Awantura radnych o strategię rozwoju województwa. Kielce zostały zmarginalizowane? - wKielcach.info - najważniejsze wiadomości z Kielc

Awantura radnych o strategię rozwoju województwa. Kielce zostały zmarginalizowane?

Przeczytaj także

Czy Kielce zostały zmarginalizowane w „Strategii Rozwoju Województwa 2030+”? Takie zdanie ma przewodniczący Rady Miasta, Kamil Suchański oraz radny sejmiku województwa, Janusz Koza. Obaj w mocny sposób odnieśli się do działań władz Kielc i regionu świętokrzyskiego.

Strategia rozwoju województwa budzi w ostatnich tygodniach wiele emocji. Pod koniec marca mocno skrytykował ją Janusz Koza, dla którego był to jeden z powodów do opuszczenia klubu PiS w sejmiku. – To nieprofesjonalny, niespójny i pełen błędów dokument. Nie mogę tego dokumentu poprzeć – mówił.

W czwartek dyskusja na ten temat przeniosła się do sali sesyjnej Urzędu Miasta. Prezydent Kielc, Bogdan Wenta poinformował radnych, że kielecki ratusz miał 60 uwag do strategii województwa, z czego zaakceptowano zaledwie 20.

– Trudno mówić o pełnej satysfakcji tego dokumentu. Nie położono w nim nacisku na kluczową rolę jaką odgrywa stolica województwa.  Kielce pozostają centrum administracyjnym, biznesowym, akademickim, komunikacyjnym czy usług medycznych.

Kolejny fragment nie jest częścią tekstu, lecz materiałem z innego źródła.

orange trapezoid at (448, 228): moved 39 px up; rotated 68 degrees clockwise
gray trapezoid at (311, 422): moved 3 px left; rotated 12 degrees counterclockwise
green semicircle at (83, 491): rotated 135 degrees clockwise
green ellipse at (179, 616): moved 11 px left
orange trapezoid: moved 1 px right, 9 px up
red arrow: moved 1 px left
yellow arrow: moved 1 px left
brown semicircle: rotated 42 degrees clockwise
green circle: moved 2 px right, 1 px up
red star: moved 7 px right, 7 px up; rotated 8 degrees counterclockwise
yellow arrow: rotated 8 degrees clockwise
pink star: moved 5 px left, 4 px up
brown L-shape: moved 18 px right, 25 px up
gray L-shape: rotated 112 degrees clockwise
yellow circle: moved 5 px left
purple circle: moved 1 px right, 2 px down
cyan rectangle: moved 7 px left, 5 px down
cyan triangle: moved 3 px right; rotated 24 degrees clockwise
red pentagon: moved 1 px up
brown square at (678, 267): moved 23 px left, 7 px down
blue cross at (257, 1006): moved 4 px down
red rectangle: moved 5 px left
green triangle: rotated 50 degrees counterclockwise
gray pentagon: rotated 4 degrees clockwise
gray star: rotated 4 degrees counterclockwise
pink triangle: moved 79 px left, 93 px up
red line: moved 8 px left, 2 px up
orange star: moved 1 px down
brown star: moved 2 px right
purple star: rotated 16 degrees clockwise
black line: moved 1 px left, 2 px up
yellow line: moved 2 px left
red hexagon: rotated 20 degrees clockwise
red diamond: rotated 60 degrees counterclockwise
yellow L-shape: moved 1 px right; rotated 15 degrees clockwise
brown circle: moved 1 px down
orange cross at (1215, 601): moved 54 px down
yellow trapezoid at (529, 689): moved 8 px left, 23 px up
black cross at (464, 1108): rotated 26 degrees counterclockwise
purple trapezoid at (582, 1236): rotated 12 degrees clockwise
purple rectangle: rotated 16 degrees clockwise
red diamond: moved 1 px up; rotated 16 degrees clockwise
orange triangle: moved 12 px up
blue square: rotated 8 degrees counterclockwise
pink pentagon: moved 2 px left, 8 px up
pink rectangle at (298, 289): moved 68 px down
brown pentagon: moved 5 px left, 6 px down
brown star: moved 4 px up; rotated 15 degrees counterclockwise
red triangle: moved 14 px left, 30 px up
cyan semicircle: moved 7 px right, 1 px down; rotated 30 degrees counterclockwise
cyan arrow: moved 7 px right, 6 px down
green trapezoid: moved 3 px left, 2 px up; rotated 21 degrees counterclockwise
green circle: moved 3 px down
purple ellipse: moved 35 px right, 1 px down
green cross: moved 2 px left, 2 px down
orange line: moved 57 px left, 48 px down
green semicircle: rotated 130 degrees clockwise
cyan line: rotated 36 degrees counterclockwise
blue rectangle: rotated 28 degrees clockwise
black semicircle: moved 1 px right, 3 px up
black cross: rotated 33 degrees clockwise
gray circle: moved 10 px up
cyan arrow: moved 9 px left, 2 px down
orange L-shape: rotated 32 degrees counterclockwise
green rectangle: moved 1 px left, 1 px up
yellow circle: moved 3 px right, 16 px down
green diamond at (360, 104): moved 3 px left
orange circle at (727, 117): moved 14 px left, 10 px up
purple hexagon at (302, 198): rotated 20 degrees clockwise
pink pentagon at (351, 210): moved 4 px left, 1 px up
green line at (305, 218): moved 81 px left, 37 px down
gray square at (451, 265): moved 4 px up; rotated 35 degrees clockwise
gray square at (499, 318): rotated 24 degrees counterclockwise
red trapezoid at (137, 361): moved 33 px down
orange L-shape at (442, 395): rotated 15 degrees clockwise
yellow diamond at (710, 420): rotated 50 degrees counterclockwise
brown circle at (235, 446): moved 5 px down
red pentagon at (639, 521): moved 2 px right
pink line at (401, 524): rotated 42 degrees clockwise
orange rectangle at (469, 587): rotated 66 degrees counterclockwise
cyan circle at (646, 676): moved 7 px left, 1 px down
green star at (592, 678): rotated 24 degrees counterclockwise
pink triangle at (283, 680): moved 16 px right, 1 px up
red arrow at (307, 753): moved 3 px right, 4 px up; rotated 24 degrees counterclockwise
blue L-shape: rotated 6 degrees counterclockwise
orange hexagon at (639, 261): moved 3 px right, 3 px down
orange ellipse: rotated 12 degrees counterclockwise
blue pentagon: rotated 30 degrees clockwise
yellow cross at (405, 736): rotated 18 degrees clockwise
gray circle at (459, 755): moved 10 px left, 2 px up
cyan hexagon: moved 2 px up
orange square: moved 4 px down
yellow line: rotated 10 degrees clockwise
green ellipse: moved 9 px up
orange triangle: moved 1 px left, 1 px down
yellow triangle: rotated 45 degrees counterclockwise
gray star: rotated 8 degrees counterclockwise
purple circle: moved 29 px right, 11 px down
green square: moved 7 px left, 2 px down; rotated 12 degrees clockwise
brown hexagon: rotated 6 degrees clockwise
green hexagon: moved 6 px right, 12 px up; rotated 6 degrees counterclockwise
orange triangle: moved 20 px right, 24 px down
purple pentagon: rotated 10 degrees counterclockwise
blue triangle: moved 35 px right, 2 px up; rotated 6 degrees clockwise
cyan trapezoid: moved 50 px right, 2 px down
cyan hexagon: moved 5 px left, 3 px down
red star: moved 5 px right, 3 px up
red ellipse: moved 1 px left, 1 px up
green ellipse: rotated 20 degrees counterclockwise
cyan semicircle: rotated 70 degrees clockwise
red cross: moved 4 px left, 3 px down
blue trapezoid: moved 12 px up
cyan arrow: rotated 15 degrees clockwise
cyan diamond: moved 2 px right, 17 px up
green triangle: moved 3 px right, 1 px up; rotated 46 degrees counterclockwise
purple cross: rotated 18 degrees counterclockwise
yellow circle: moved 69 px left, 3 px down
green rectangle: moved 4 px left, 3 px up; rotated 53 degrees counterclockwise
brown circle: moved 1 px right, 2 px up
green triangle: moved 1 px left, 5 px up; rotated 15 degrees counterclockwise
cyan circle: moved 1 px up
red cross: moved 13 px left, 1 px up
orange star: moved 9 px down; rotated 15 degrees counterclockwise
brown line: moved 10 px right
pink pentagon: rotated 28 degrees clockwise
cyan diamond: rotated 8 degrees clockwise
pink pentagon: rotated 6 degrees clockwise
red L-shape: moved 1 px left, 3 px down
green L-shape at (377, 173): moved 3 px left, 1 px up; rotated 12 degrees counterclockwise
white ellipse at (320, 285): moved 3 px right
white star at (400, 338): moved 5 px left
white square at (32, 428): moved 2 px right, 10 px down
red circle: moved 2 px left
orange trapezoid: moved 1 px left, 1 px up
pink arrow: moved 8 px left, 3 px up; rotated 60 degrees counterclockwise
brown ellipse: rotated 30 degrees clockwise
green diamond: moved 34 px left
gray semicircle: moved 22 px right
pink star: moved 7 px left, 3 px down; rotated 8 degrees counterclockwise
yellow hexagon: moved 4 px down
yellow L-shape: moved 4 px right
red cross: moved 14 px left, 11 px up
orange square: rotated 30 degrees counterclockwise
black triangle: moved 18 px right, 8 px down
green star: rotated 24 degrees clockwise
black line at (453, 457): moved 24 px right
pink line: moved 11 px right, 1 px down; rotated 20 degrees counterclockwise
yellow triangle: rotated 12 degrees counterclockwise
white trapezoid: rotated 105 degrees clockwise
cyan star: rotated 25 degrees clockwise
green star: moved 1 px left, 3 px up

Kamil Suchański stwierdził, że władze Kielc nie dołożyły wszelkich starań, aby ten strategiczny dokument był korzystny dla stolicy regionu.

– Strategia określa perspektywy i główne kierunki rozwoju dla całego regionu na najbliższą dekadę. Będzie podstawą do przyznania funduszy unijnych w województwie na lata 2021-2027. Mówimy o kwocie około pięciu miliardów złotych – mówił.

Dodał, że „idąc obecną drogą administrowania miastem, nie mamy szans na odwrócenie trendów depopulacji miasta i niskiej atrakcyjności inwestycyjnej”. Suchański podkreślił, że strategia „spycha Kielce na margines rozwoju i grozi w perspektywie utratą statusu miasta stołecznego naszego województwa.”

Głos w dyskusji zabrakł również Janusz Koza, były sekretarz miasta, który stwierdził, że strategia nie odzwierciedla potrzeb Kielc. Zwrócił się z prośbą do obecnych władz stolicy regionu, żeby zastanowili się co chcą zbudować w Kielcach w ciągu najbliższych 10 lat.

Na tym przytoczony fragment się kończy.